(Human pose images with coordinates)
##########

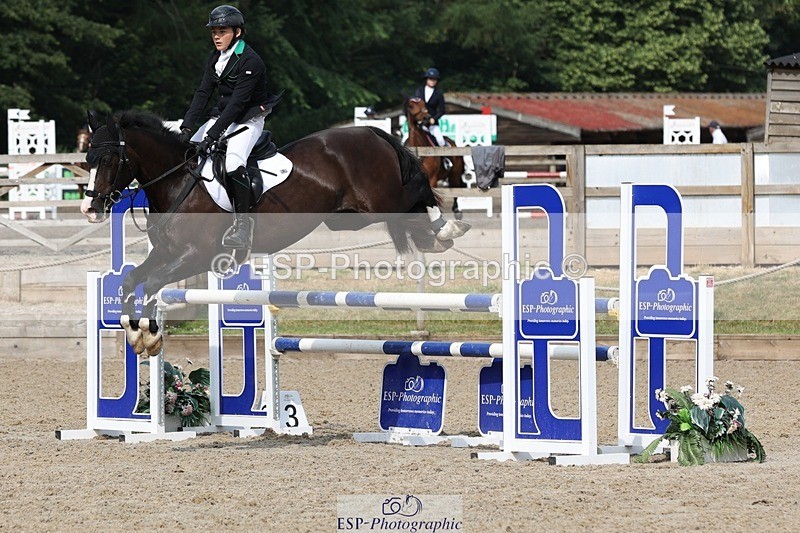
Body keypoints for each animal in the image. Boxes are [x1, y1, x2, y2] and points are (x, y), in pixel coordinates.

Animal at [82, 111, 470, 356]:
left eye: (108, 159)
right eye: (88, 158)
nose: (91, 207)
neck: (178, 181)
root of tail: (369, 131)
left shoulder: (196, 255)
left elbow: (152, 283)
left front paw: (149, 337)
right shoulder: (166, 253)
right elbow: (131, 280)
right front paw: (135, 335)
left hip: (381, 201)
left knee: (417, 190)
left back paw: (447, 228)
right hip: (347, 217)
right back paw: (438, 236)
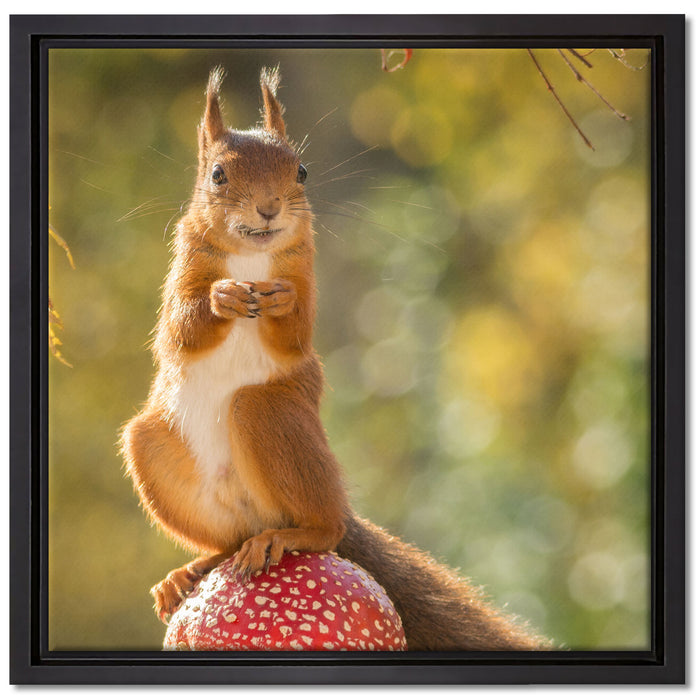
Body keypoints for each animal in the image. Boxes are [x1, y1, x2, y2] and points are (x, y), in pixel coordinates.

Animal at [120, 66, 548, 651]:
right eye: (218, 175)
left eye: (301, 171)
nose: (270, 207)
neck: (252, 258)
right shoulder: (182, 270)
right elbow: (180, 329)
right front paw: (220, 299)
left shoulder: (305, 271)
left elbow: (296, 334)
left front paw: (280, 304)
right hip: (153, 451)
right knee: (228, 542)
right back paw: (191, 570)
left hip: (272, 415)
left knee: (325, 528)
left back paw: (292, 534)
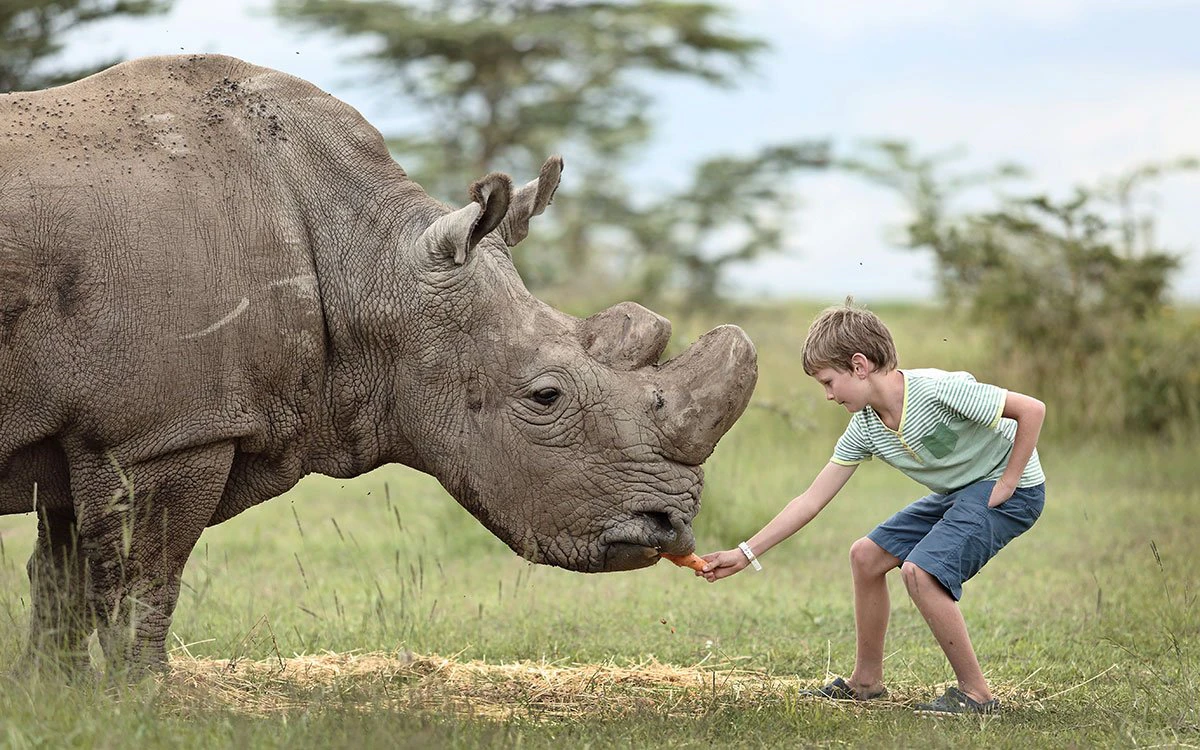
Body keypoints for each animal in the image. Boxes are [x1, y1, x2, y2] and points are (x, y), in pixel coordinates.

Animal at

##########

§ **PROBLEM DESCRIPTION**
All pictures must be left out. Reproduce exactly the lines from the one containing "nose: (270, 207)" to the final line of the entries.

§ **ANSWER FOR THE TASK**
nose: (270, 207)
neck: (252, 258)
right shoulder: (182, 270)
right elbow: (180, 329)
right front paw: (220, 299)
left shoulder: (305, 271)
left elbow: (296, 334)
left front paw: (280, 304)
right hip: (153, 451)
right knee: (228, 542)
right back paw: (191, 570)
left hip: (272, 415)
left knee: (325, 528)
left back paw: (292, 534)
Body keypoints for each animal in the image. Boxes are [x1, y1, x2, y2] and points are (x, y), in pixel coordinates.

Animal at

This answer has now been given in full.